Small, unseen, these progenitors of ours (we’re mammals too!) raised their young in underground burrows, ate berries and seeds and crept out after dark when the dinosaurs slept, their metabolisms slowing, and snaffled their eggs. When the great cataclysm came (meteor, ice ages, shift in the earth’s axis, and all the rest of it) those great scaly monsters dropped like flies and the Docodons suddenly found themselves lords of all creation.
Life’s often like that, the people you wouldn’t give a penny for end up rubbing your face in the dirt.
And sure enough the Docodon had become headmaster and the T. Rex, deputy headmistress.

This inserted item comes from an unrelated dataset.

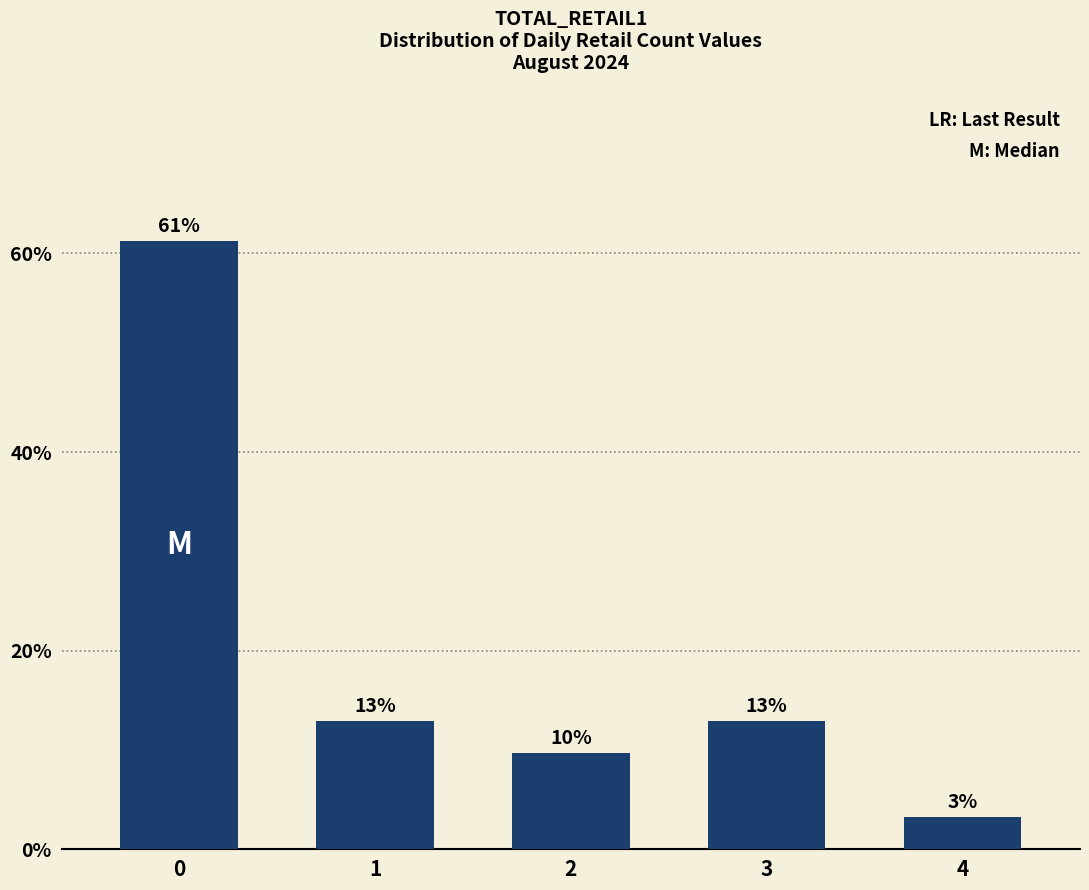

List the labels in order of value, largest first.

0, 1, 3, 2, 4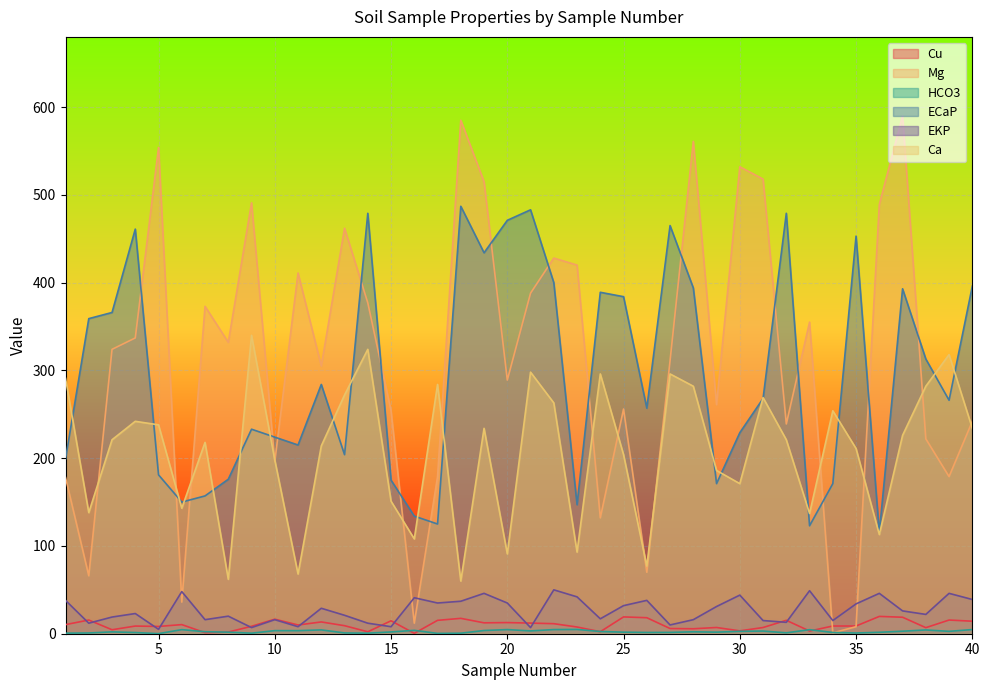

What is the value of the ECaP point at the 13th from the left?

204.0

But this didn’t mean a thing, because it was Miss Gatta who held power in the school and fixed the timetables, the shifts, the make-up of the classes and everything else. She took all the decisions, and without hesitation. She was the bossy type and she ordered the head, the teaching staff and the pupils about like a troop of soldiers.
The first thing you noticed about the headmaster, Giovanni Cosenza, when you talked to him, was his protruding teeth, his moustache and those eyes that looked everywhere except at you.
The first time Flora had met him she’d been very disconcerted, while he was talking he stared up at a point on the ceiling, as if there were, I don’t know, a bat or a huge crack up there. He moved jerkily, as if every movement were produced by a single muscular contraction. For the rest he was dull and ordinary. Skinny. With a greying fringe that fell over his tiny face. As timid as a weasel. As ceremonious as a Japanese.
He had two suits. A summer one and a winter one. The intermediate seasons might just as well not have existed as far as he was concerned. When it was cold, as it was that day, he would put on his dark-brown flannel suit, when it was warm, his pale-blue cotton one. In both suits the trousers were far too short and the shoulders too thickly padded.